If I am an eight-year-old slugger and I see A-Rod yelling at an umpire, shouldn't I do the same? I mean people all ways tell me to hit like him, shouldn't I act like him too? 

Athletes are given special permission in the minds of children. That is why whatever they do can be bypassed or classified as normal. One in three teens says that wild parties, unruly behavior and late nights is pretty routine in the lives of famous athletes. So if Terrell Owens had a late night, got a DUI and came home at 5 a.m it would be normal but if dad did that it would be unacceptable and crazy. What are the standards of role models? 

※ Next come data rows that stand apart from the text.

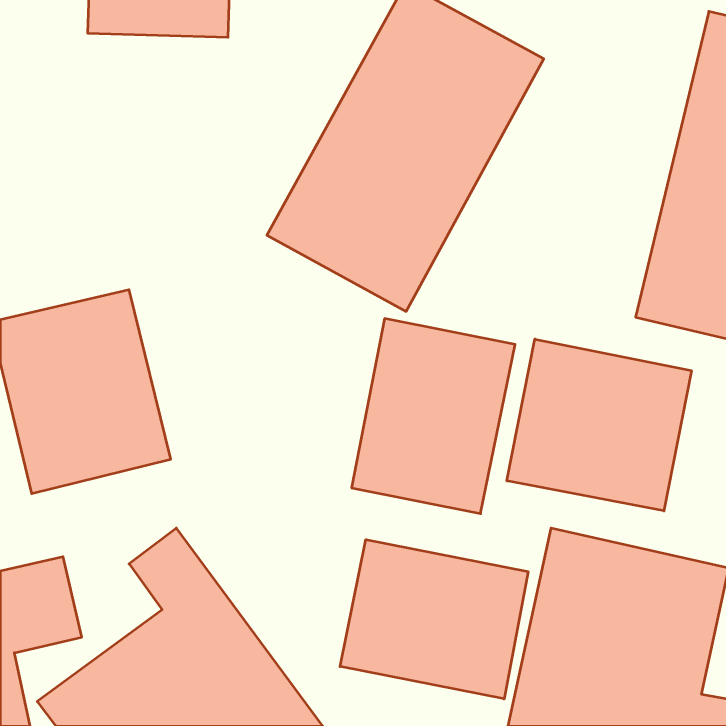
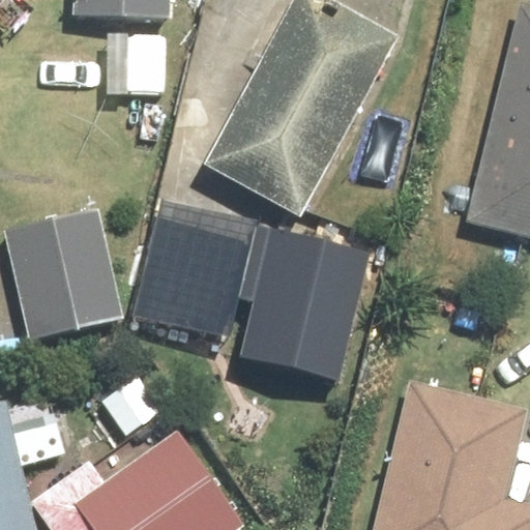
building: none -> [140,199,257,350]
building: [507,339,691,511] -> none
building: [340,540,528,699] -> none

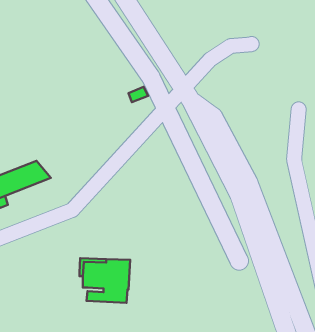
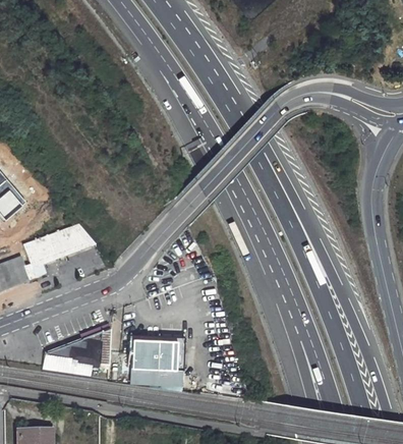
building: none -> [47,329,108,369]

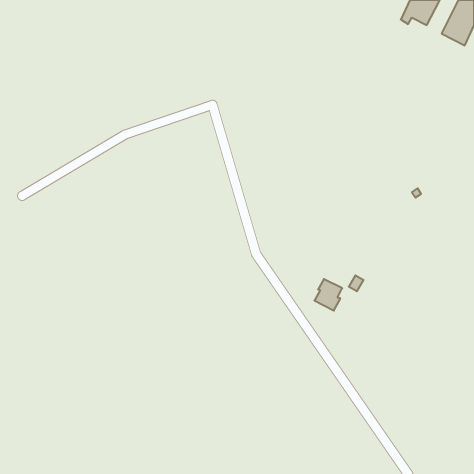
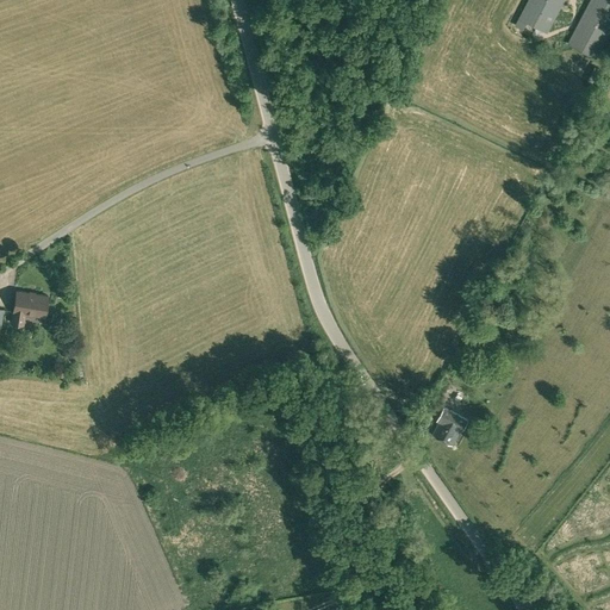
building: none -> [12,291,48,324]
building: [314,279,342,311] -> [432,406,468,447]

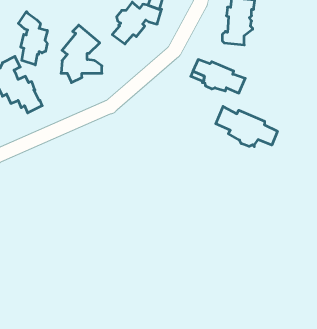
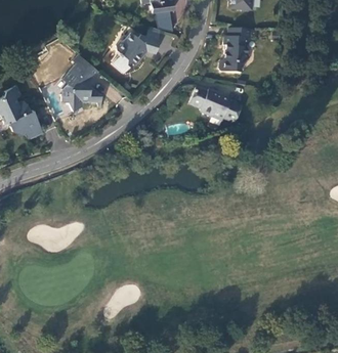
building: [18,12,47,65] -> none
building: [216,106,277,147] -> none

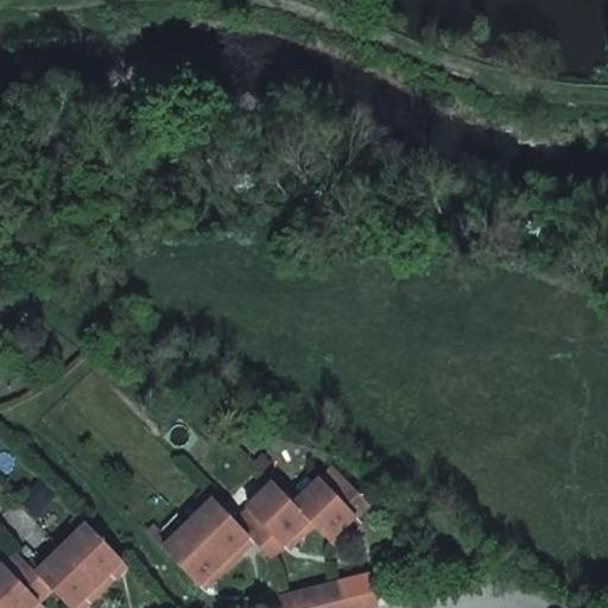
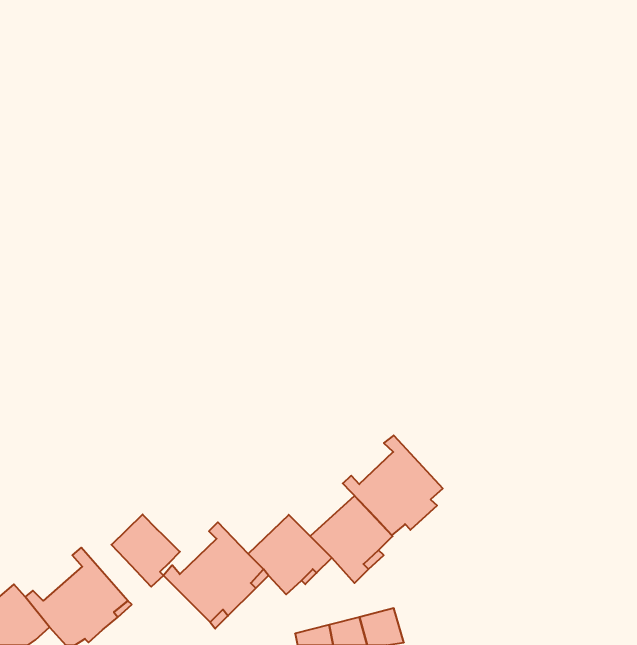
building: none -> [343,435,443,535]
building: none -> [111,514,180,587]

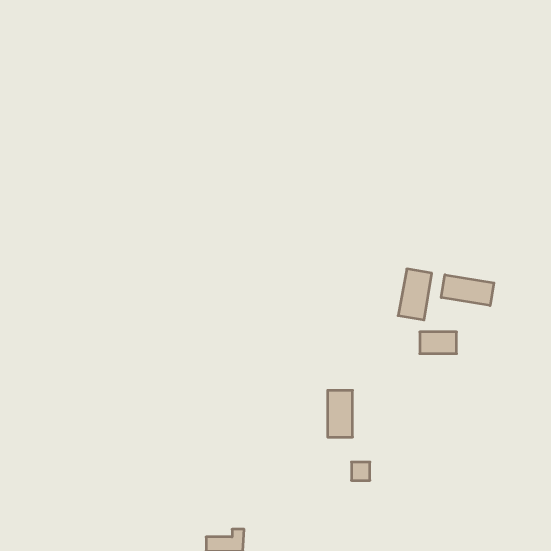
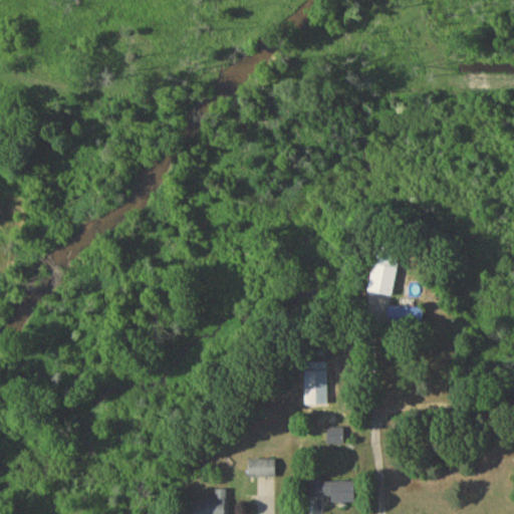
building: [441,275,494,306] -> none
building: none -> [247,460,275,478]
building: none -> [306,481,355,504]

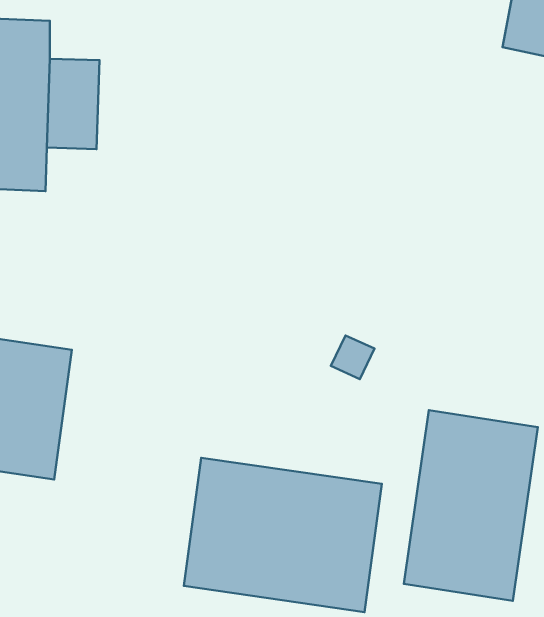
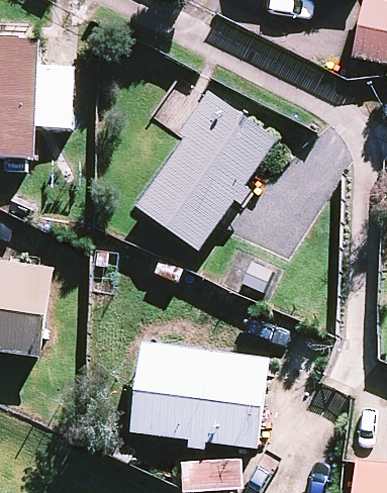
building: none -> [135,91,276,250]
building: [404,410,538,601] -> none

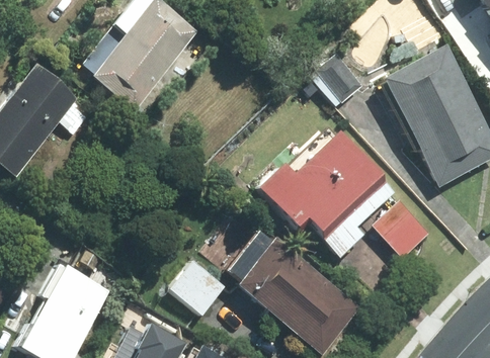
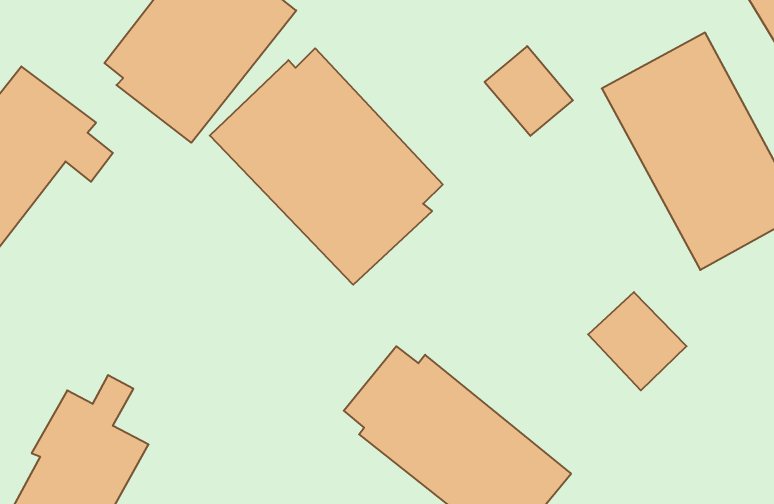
building: none -> [210,48,443,285]
building: [256,131,394,257] -> none
building: [170,259,227,316] -> none

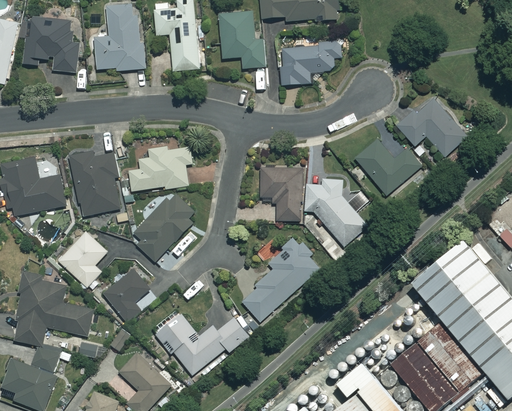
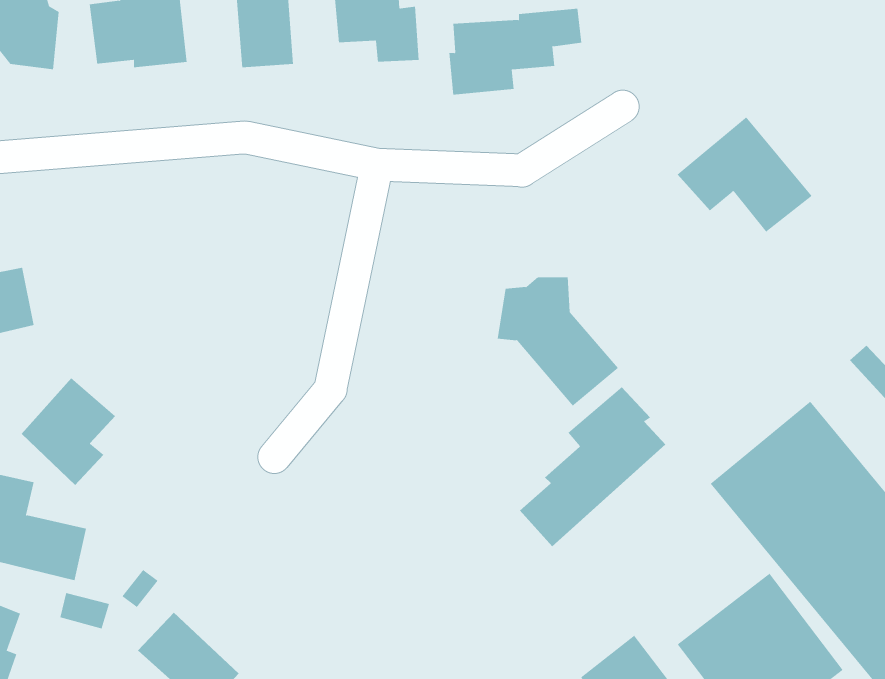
building: [355,138,420,195] -> none
building: [128,147,192,191] -> none
building: [68,150,121,216] -> none
building: [260,167,304,221] -> none
building: [133,191,194,262] -> none
building: [242,238,318,321] -> [519,387,666,547]
building: [103,268,150,322] -> none
building: [154,309,249,375] -> none

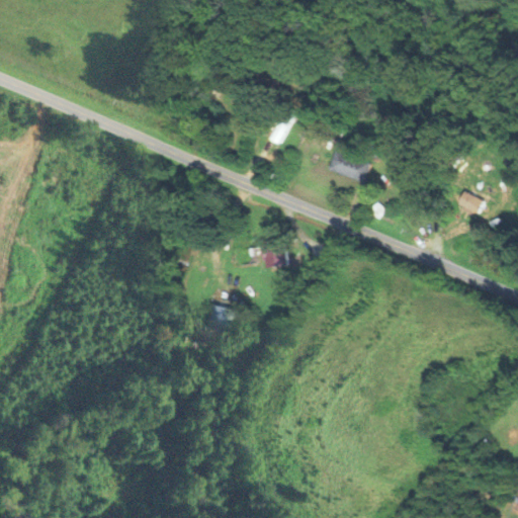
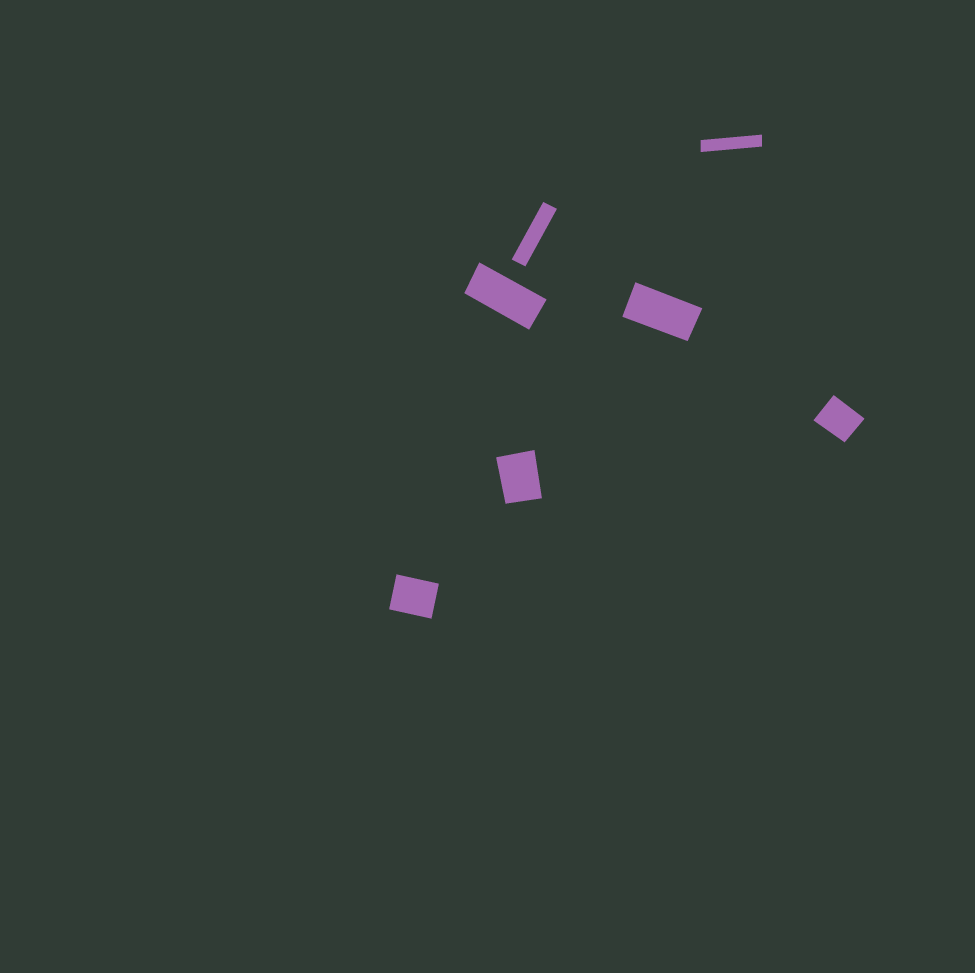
building: none -> [463,261,548,331]
building: [455,191,484,218] -> [812,394,866,443]

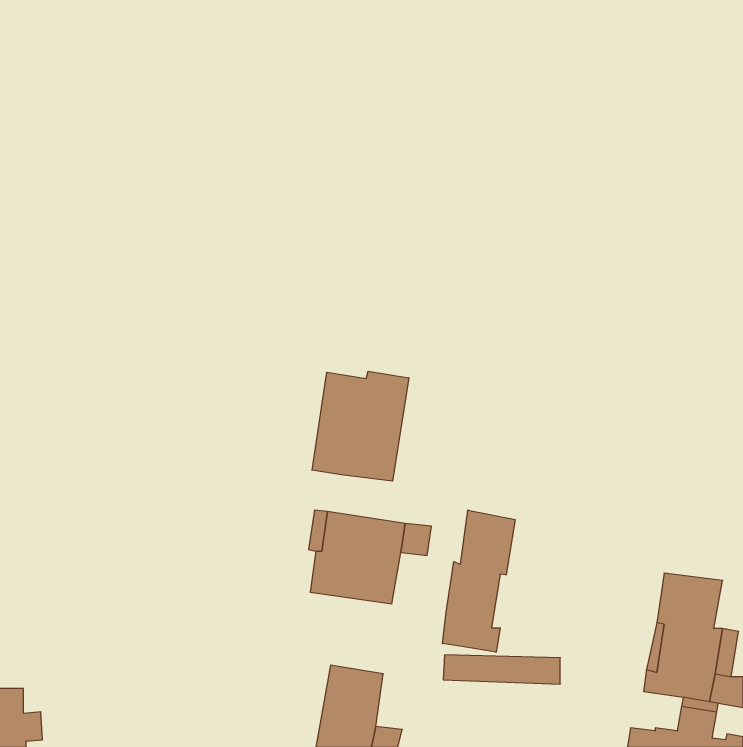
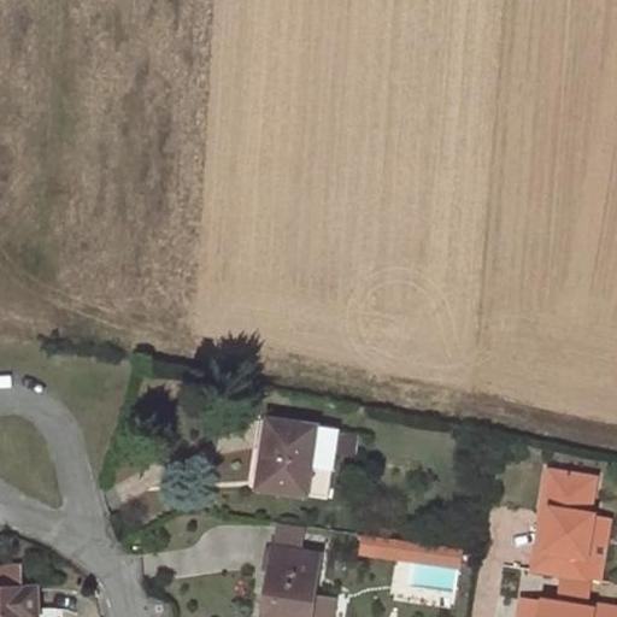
building: [312,371,409,481] -> none
building: [442,510,515,652] -> none

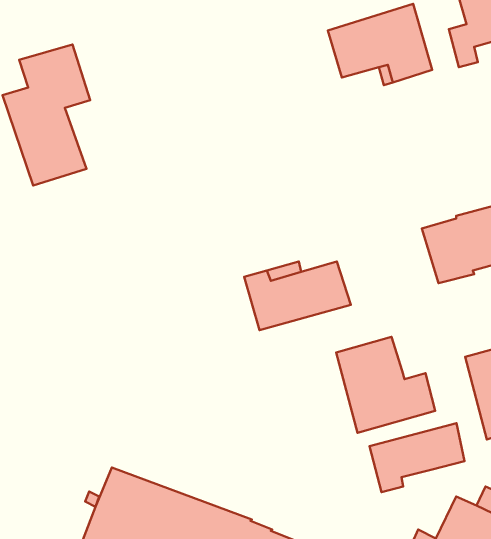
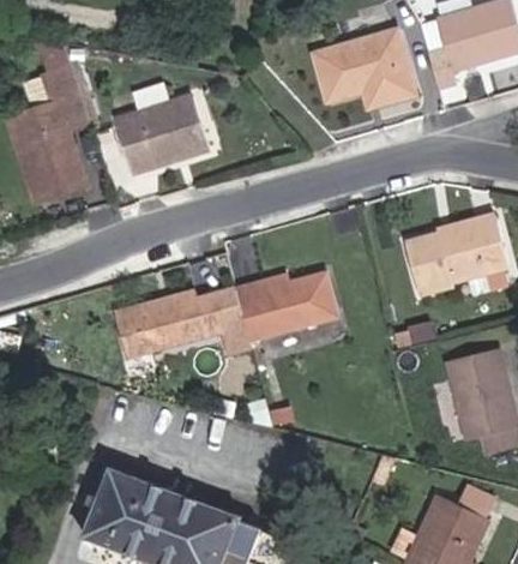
building: none -> [114,97,207,173]
building: none -> [115,293,221,360]
building: [336,337,435,433] -> none
building: [369,423,465,492] -> none

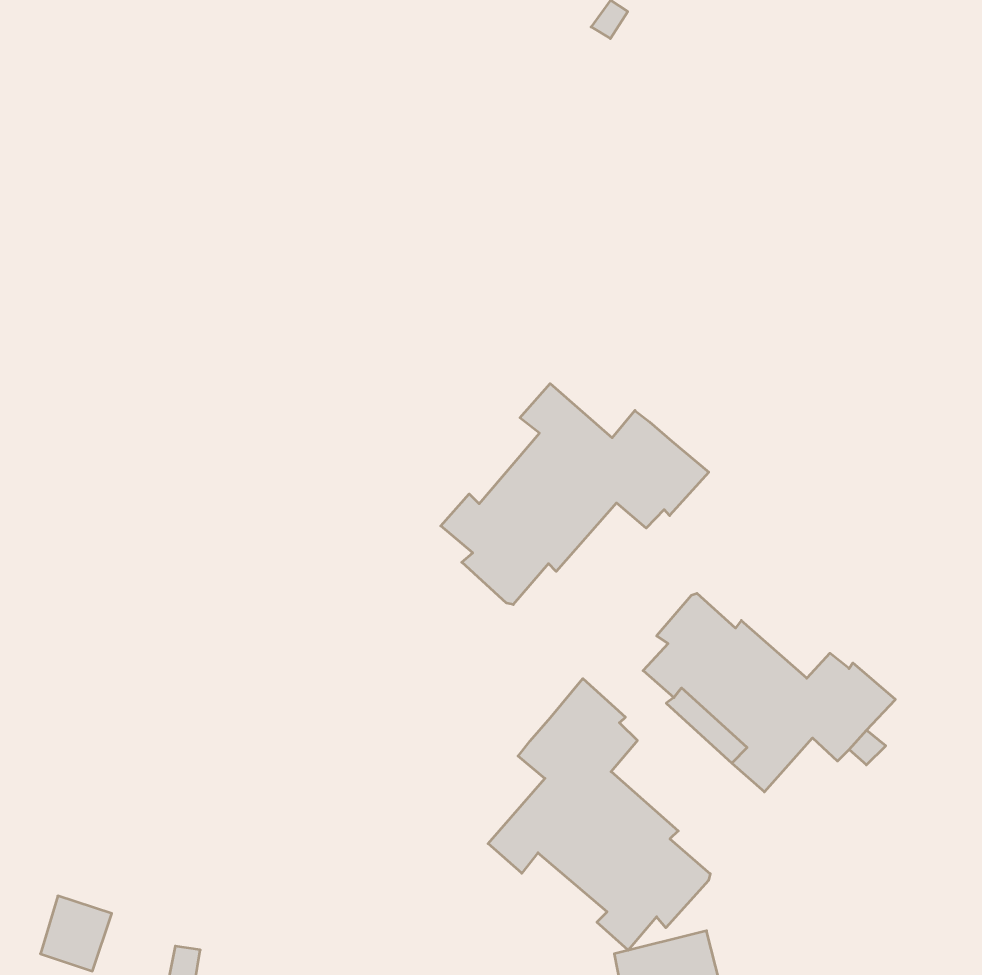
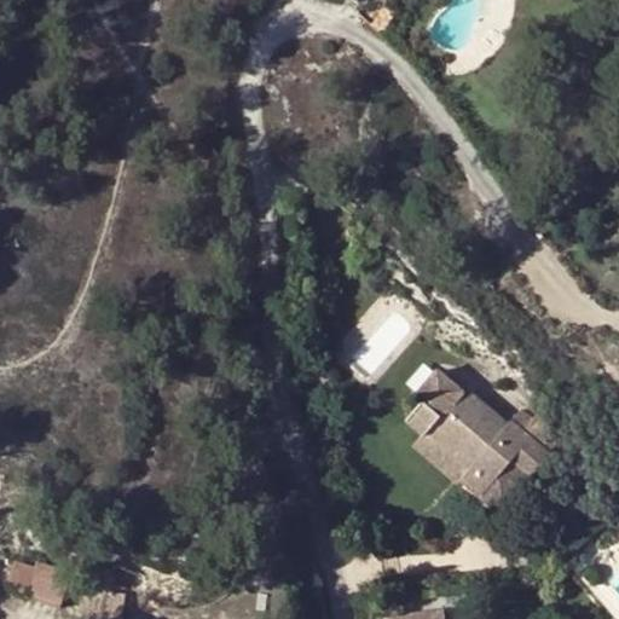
building: [441,384,709,605] -> none
building: [488,679,710,950] -> none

According to Ranker the Top 10 Most Popular Athletes are:

1. Tiger Woods: See above. 120 affairs.

2. Michael Jordan: Though he may be the best basketball player ever, he did pay lover Karla Knafel $250,000 to keep their relationship a secret when Knafel find out she was pregnant.

3. Tom Brady: Besides persuading little boys to wear Uggs, he's clean.

4. Lance Armstrong: I could see why Armstrong may be a good role model. He battled cancer and came out victorious as well as winning the Tour de France a record seven times. But there are rumors of doping circling his head.

5. LeBron James: He may be a great player, but there are many reasons why he should not be a top role model. After he was fouled by the Celtics last season, his mother came on the court to see what  happened. LeBron told her to "sit your ass down!" LeBron has never done anything wrong or harmful but his attitude and the way he bolted to Miami has turned some off.

6. Michael Phelps: Even though he has won countless medals and broken many records, he still should not be a role model. He has a DUI and has been caught smoking tobacco or marijuana.

7. Roger Federer: Besides those stupid watch commercials, he is clean.

8. Alex Rodriguez: A-ROID. A cheater who used steroids, Rodriguez will never be viewed in the same light again.

9. Derek Jeter-He has dated almost every woman in New York, but besides that the man is a living legend. He's half clean.

10. Shaquille O'Neal: THANK YOU! If there is one athlete I want my kid to look up to, it is Shaq. He is fun-loving but focused and always has time for charity. Shaq always puts a smile on a kid's face and is a hard worker but knows when to have fun. My family can't get enough of his offseason reality show Shaq Vs.

Out of the list of the 10 Most Popular Athletes, only three-and-a-half are clean. That is sad. You may ask well, big shot, who is your role model? Let's just say I stay clear of athletes!